The small township on Tristan Da Cunha – https://labandfield.wordpress.com/category/field/

​Tom’s next Volvo race was on Puma, and it was another race, another gear failure – this time a broken mast.  The crew realised they must make landfall to repair the mast.   They managed to get a freighter to stop and give them fuel for their emergency motor.  Since it was dangerous to tie up alongside a boat of this size, they set up a rope system and received the precious jerry cans by flying fox.   With the diesel on board they limped to the tiny Island of Tristan Da Cunha, which describes itself as the most remote island in the South Atlantic.  The island is named for the Portuguese explorer who discovered it in the 1500’s. However it stayed uninhabited until the early nineteenth century, when the British got wind of a French plan to rescue Napoleon.  After the military left, people stayed behind.  The sparse population was later supplemented by a group of ship wrecked Italians.   Tom found his enforced island stay fascinating and is still in touch with the islanders.   “It looks like a cone, it’s a volcano, six miles across and 1 mile high, there’s one flattish area where the township is, the island is very steep…  they have their own species of lobster, that’s their industry, they export the lobster.  Though there is a general store each family has a veggie patch and a limited number of cows and sheep.” 

Perpetual Loyal racing to Hobart [http://www.abc.net.au/news/2016-12-28/sydney-to-hobart-perpetual-loyal-takes-line-honours-race-record/8149904]

​                  Of course any conversation about Australian off-shore racing inevitably turns to the Sydney to Hobart Race.  This race has captured public imagination in a way other races have not.
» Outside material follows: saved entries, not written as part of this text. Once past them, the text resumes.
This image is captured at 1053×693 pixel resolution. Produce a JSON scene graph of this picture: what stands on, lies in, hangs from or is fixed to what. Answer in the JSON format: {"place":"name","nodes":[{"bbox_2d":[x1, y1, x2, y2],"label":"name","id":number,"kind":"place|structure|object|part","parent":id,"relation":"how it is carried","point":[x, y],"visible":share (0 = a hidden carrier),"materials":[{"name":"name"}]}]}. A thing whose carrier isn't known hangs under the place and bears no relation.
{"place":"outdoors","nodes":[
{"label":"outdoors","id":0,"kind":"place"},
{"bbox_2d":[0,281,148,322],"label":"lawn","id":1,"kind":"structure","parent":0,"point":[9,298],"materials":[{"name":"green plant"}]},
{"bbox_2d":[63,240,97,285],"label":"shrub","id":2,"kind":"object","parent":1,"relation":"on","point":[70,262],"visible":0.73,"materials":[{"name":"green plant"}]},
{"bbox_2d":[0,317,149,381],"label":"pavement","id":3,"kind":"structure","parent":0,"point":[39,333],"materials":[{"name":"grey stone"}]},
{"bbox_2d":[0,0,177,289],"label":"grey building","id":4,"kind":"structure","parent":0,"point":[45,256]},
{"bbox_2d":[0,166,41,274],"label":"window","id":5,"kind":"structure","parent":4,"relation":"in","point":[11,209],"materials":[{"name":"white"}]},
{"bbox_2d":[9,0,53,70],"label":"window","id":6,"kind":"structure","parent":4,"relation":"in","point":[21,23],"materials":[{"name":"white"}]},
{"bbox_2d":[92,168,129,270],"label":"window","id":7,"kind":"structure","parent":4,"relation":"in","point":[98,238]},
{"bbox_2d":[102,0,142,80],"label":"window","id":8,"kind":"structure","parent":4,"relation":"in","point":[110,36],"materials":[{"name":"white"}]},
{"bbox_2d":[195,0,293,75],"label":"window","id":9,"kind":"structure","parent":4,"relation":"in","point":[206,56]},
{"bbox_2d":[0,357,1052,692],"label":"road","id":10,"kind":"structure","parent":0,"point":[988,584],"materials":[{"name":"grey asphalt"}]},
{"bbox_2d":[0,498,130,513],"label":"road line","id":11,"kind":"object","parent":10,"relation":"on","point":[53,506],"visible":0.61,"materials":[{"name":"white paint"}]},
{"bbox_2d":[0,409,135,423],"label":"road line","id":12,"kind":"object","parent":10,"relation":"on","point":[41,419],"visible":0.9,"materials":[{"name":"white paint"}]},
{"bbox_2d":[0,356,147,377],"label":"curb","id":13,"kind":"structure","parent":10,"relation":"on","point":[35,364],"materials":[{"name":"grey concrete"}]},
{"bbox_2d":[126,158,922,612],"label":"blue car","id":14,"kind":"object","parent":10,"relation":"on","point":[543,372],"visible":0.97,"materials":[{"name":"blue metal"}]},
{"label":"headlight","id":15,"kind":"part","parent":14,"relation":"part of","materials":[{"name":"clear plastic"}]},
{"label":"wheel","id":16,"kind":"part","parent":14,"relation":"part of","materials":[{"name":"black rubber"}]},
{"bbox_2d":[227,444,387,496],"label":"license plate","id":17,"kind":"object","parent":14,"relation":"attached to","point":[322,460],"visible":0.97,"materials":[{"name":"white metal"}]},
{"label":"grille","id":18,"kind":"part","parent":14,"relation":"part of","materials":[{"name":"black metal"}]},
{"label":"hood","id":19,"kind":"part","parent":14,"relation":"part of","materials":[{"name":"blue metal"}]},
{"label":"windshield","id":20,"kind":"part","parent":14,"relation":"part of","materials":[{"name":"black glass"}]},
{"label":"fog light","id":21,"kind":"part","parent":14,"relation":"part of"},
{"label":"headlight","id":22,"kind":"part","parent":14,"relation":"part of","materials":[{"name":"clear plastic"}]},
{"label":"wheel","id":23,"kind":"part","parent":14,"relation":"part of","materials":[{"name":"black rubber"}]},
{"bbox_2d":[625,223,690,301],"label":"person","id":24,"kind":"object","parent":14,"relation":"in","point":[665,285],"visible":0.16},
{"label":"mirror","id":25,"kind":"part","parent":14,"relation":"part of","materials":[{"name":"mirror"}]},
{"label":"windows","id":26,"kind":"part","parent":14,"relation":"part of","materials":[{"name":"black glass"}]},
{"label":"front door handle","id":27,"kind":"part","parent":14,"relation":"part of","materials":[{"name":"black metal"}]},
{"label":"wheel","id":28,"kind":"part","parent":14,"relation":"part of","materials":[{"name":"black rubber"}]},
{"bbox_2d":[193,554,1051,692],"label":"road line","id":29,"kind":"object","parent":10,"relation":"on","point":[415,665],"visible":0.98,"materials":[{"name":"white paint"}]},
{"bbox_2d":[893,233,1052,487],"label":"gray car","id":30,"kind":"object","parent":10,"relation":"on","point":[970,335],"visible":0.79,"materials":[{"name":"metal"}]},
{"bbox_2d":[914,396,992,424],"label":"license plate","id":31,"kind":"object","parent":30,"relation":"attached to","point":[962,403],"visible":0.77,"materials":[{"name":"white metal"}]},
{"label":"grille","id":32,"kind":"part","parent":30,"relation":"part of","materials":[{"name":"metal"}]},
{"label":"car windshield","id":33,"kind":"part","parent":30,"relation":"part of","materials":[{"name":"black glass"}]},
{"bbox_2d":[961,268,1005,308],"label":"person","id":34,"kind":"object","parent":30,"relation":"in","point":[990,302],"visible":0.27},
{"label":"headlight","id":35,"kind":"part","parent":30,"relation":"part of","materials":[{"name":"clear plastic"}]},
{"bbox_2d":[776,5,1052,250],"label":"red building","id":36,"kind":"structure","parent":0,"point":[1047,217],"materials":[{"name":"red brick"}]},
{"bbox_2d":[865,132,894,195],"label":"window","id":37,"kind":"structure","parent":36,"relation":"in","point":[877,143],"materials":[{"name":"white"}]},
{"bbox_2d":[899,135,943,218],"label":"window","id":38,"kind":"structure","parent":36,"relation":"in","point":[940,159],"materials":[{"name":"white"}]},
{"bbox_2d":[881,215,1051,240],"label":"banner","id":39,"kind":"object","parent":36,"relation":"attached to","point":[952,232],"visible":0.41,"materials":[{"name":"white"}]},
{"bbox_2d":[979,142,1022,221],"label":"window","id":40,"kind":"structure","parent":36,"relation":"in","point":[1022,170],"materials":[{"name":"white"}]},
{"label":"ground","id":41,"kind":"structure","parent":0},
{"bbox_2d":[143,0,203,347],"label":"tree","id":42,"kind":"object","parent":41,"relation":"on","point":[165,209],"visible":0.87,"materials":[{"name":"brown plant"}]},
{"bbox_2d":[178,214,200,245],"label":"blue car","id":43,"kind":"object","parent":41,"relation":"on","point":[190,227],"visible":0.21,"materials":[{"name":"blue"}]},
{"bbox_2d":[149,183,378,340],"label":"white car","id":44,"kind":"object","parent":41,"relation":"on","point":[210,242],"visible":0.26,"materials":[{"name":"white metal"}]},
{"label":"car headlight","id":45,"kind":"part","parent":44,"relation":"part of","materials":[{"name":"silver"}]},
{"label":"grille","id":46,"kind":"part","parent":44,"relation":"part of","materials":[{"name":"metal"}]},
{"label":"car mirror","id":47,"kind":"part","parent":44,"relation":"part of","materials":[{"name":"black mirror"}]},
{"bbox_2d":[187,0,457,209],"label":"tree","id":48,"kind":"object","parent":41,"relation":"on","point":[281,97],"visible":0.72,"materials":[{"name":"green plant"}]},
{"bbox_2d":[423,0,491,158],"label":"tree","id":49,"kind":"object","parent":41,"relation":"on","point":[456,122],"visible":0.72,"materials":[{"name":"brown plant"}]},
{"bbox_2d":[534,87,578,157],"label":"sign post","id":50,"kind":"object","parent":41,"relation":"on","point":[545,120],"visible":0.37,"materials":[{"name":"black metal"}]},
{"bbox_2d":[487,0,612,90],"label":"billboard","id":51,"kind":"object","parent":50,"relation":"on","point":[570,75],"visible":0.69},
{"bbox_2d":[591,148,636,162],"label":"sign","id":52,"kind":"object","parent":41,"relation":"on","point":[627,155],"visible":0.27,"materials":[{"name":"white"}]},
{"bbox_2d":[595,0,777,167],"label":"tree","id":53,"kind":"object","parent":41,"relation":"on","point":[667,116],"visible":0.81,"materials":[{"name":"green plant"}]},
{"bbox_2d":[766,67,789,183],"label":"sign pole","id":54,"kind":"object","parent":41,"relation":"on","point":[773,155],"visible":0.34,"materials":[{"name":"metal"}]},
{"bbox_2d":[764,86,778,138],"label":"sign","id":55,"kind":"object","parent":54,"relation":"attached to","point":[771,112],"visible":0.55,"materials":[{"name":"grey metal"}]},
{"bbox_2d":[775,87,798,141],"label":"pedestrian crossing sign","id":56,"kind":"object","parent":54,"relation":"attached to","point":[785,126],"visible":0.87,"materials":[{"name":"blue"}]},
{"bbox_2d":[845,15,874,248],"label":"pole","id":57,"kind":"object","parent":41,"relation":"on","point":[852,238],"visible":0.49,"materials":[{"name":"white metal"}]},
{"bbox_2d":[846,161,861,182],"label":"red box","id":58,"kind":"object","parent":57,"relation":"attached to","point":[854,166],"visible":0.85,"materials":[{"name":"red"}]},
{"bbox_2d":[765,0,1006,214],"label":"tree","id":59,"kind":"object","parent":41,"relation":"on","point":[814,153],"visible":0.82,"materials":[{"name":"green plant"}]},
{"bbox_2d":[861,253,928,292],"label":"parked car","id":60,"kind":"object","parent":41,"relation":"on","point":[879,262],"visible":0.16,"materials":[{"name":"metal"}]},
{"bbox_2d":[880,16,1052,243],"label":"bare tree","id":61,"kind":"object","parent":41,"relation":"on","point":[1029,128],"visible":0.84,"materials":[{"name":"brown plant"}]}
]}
Tom says “I think I’ve done eight or nine Hobart’s, and I’ve been lucky enough to win six of them.  I’ve never done the race in anything smaller than a 50 footer.” 
                  Among the highlights, Tom talks about an American boat called Rose Bud, “a 65 footer, the first American boat to win race since ’75, and then Alfa Romeo in 2009, sister ship to Wild Oats… I was involved with Wild Oats for a couple of wins.”  But the highlight must be Perpetual Loyal in 2016.  “We finished the race in just over a day and beat the previous race record by almost five hours – in Wild Oats we only beat it by 15 minutes; that boat goes well in specific conditions with very minimal time of upwind, we got a lot of it in this race, a lot of reaches, we had a full day of reaching and the boats behind were also good reaching boats, it’s a record that could stand for a while.”   Owner Anthony Bell only decided to enter Perpetual Loyal in the September before the race.  It had sustained serious damage in the previous two Hobart races and Tom says “it was a sad sight laid up in Newcastle Harbour.” Bell managed to assemble a very experienced crew, which was one reason Tom was keen to join.  After the race Bell said of Tom “our navigator did an awesome job. He picked everything.”
                   This is the sort of praise Tom enjoys.  He says of himself; “I’m very self-contained, I get internal satisfaction, I know if I’ve done a good job, I can be happy to finish forth if I’ve done a good job.  The team works nice, I’ve started to enjoy more and more, I’m a very introverted person. I’ve been lucky to have high quality jobs and high quality wins.”
                   Tom is keen for his kids to learn sailing.  He believes sailing teaches you to be responsible for yourself “you’re on a floating object in the middle of the ocean.  You’ve got to sort it out.  That’s why I want my kids to sail, not to win races or anything like that – it’s just being able to cope with a bit of adversity and come up with a solution yourself – ego’s got no place, that’s why I enjoy working with the weather, all that stuff is stripped out, it’s basic principles.  The people are simple wholesome principled people -that’s how I see it anyway.”
​                    When it comes to elite professional sportsman, Tom Addis is not your typical ‘rock star’.  Introverted by nature, he does not live for the winner’s podium, but finds satisfaction in doing his job well and working with good people.  He appreciates living on the water at Lake Macquarie and says “it’s incredibly special to be on the lake, I’m at my happiest when I’m on the lake on my own in my dingy.”